Making matters more difficult for Twigg was that the Knights only had three meets leading up to the WMC championship, so there were less opportunities for Twigg to get into peak competition condition.

Luckily, he had some competition during practice in fellow junior Domenic Antonelli.

“Jake and Dom are like two wings on an airplane,” Galipeau-Eldridge said. “They stabilize each other, lift each other to reach new heights, and they really fly. They are the best of friends and have the same determined mindset. Their growth has been tremendous, and a large part of that comes from how they push each other, day in and day out.”

Twigg said Antonelli is key to his success.

“Having Domenic by my side in every race, training with me, pushing me harder and harder every day to do better, it’s just amazing. Domenic is truly the best person to have by my side,” Twigg said. “When we race, I think our friendship kind of gets put on the back burner, though, and then it’s, ‘OK, I’m gonna work with you so we can pass this guy, and get a good finishing time, but if one of us falls behind, just leave the other one behind because, dude, I love you, but if I can win this race I’m gonna win this race.’

“But Domenic has helped me progress so much, and if I didn’t have him running with me every day, and pushing me every step of the way, I don’t think I’d be where I am today. I truly couldn’t ask for a better friend.”

In a normal year, Antonelli would have also qualified for states. His ninth-place finish at the WMC championship — he came in less than 18 seconds after Twigg — would have easily been good enough to make it had the usual top 30 qualified. Instead, Antonelli was the top individual to not earn a state berth.

Poland’s Jake Twigg, a junior, qualified for the Class B state championship meet for the third year in a row. Russ Dillingham/Sun Journal Buy this Photo

Just like last year, when he placed 31st at the Class B South regional meet.

“Oh, man, When I found out Domenic didn’t qualify this year, I was heartbroken. Not just because he’s my friend, but because I know how much he’s worked and progressed to get where he’s at today, and then come to find out he missed qualifying for states by one person for the second year in a row, I mean there are no words to describe it. It just sucks. A whole bunch,” Twigg said. “I was in a kind of denial state myself for a couple of days. I kept hoping that he got a call or something from the coach saying there was an error with the timing or placement or something, and that he could actually go. But that never happened, sadly.”

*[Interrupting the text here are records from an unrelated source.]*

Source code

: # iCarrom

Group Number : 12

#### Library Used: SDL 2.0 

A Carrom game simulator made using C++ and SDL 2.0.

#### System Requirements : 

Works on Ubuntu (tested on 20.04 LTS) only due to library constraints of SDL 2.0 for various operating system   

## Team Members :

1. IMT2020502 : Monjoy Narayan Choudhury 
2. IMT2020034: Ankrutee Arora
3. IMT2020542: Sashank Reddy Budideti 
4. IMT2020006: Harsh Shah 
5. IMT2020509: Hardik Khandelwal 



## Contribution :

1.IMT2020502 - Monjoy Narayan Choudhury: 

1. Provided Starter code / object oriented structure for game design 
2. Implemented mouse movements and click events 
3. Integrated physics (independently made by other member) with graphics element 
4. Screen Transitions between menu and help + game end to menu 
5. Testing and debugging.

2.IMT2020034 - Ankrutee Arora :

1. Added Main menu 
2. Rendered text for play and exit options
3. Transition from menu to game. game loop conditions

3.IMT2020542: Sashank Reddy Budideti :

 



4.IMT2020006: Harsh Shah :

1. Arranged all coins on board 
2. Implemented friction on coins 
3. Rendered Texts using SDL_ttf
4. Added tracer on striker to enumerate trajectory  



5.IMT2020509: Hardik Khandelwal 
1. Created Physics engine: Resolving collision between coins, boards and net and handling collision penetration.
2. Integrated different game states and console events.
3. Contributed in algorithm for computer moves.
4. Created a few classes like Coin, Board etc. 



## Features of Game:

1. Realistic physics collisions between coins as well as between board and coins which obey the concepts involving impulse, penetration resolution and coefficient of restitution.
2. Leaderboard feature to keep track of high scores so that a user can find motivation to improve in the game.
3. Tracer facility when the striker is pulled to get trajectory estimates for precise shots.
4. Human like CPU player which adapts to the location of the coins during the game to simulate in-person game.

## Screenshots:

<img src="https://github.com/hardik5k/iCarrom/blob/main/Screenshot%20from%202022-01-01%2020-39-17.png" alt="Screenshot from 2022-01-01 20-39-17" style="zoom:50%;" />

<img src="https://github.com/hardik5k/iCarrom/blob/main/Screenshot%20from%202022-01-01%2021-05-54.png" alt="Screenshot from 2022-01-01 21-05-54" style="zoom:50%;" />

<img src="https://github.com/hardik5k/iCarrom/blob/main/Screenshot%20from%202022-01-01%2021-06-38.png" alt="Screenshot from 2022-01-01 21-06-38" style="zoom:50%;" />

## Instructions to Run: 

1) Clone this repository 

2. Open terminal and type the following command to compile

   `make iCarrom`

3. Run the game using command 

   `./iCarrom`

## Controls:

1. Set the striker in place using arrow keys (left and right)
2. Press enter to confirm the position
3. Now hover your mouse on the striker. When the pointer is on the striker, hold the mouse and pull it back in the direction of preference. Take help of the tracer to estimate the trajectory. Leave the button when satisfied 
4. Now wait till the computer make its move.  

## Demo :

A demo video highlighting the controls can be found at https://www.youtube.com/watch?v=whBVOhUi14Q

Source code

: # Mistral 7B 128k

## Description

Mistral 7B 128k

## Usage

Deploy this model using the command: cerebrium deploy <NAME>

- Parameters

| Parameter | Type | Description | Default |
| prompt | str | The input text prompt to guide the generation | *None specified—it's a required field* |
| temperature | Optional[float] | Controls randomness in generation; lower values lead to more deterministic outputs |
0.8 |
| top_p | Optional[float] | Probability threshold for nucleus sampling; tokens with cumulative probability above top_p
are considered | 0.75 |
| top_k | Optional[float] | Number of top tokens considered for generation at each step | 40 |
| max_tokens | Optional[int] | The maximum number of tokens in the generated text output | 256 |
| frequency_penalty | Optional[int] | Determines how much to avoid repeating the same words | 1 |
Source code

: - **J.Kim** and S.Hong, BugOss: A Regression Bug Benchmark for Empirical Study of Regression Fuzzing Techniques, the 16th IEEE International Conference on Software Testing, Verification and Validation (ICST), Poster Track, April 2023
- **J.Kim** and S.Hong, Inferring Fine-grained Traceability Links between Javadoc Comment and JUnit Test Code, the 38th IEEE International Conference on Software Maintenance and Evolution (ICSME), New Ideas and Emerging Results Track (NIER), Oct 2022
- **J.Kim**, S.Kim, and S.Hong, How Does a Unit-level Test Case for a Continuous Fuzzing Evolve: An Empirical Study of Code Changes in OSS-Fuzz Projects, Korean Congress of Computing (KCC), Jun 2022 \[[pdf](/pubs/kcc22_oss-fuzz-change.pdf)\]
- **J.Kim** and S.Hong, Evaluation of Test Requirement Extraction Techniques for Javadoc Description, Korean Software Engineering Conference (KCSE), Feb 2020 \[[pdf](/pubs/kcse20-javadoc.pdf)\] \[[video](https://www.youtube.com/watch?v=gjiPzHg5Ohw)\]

A second wave of denial hit Twigg on Monday, just two days before the state championship, when it was announced that the state meet had been canceled.

“I didn’t want to believe it, or for it to be true,” Twigg said. “It felt like what I had worked so hard to achieve had been just ripped away from me like it was nothing. Because it’s not like states is just another race. No, states are magical.

“And to have that feeling just taken away from you, it’s truly heartbreaking.”

“While the decision was made with the safety of our athletes and our state in mind, it is no less disappointing,” Galipeau-Eldridge said Monday. “Tomorrow starts our first look at the 2021 cross country season, because we have unfinished business.”